For Mexico, we may need to contact the INAI (Instituto Nacional de Transparencia, Acceso a la Información y Protección de Datos Personales, in Spanish).
For Argentina, we may need to contact the DNPDP (Dirección Nacional de Protección de Datos Personales, in Spanish).
Other LatAm countries will follow similar guidelines. We can check the specific authority in case of an incident involving data subjects from each country.
As for their CERTs, it’s also not mandatory but it can be beneficial to notify teams such as CERT.br, CERT.ar, CERT-MX, and so forth.
Asia
Japan’s Act on the Protection of Personal Information (個人情報の保護に関する法律, in Japanese), often abbreviated to APPI, mandates that organizations notify affected individuals if their personal data is breached. Japan also has a CERT which is called JPCERT/CC.
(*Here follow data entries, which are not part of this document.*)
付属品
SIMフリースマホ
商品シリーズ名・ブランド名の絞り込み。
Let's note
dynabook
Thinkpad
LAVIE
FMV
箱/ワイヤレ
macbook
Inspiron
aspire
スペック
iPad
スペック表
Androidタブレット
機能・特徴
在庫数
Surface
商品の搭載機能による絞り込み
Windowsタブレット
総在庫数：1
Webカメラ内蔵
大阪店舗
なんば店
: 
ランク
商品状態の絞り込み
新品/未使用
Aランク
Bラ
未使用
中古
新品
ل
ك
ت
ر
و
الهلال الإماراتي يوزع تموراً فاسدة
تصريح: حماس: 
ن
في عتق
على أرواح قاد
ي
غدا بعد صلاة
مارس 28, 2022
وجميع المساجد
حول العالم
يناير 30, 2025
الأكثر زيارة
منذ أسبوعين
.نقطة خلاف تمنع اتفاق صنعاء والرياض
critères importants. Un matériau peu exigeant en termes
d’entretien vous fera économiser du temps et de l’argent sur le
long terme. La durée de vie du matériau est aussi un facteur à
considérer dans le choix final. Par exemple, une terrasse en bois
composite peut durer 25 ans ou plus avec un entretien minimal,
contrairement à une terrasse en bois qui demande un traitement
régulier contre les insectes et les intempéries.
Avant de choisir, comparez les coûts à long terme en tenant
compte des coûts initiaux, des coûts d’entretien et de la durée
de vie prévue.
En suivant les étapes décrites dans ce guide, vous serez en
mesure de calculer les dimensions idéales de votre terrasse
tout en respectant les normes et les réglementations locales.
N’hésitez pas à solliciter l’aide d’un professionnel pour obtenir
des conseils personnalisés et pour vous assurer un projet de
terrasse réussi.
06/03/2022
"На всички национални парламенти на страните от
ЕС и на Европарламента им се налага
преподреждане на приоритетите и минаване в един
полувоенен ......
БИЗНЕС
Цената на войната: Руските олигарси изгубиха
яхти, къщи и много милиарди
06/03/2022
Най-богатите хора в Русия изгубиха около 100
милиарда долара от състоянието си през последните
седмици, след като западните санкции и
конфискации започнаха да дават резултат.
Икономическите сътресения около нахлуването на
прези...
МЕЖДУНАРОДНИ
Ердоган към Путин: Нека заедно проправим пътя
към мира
India’s Information Technology (Reasonable Security Practices and Procedures and Sensitive Personal Data or Information) Rules under the IT Act require notification of data breaches in specific cases, especially if sensitive personal data is compromised. India has CERT-In (Indian Computer Emergency Response Team), which is the government-designated body for responding to cybersecurity incidents. Under Indian law, companies are required to report cybersecurity incidents, including data breaches, to CERT-In.
Other Asian countries will follow similar guidelines. We can check the specific authority in case of an incident involving data subjects from each country.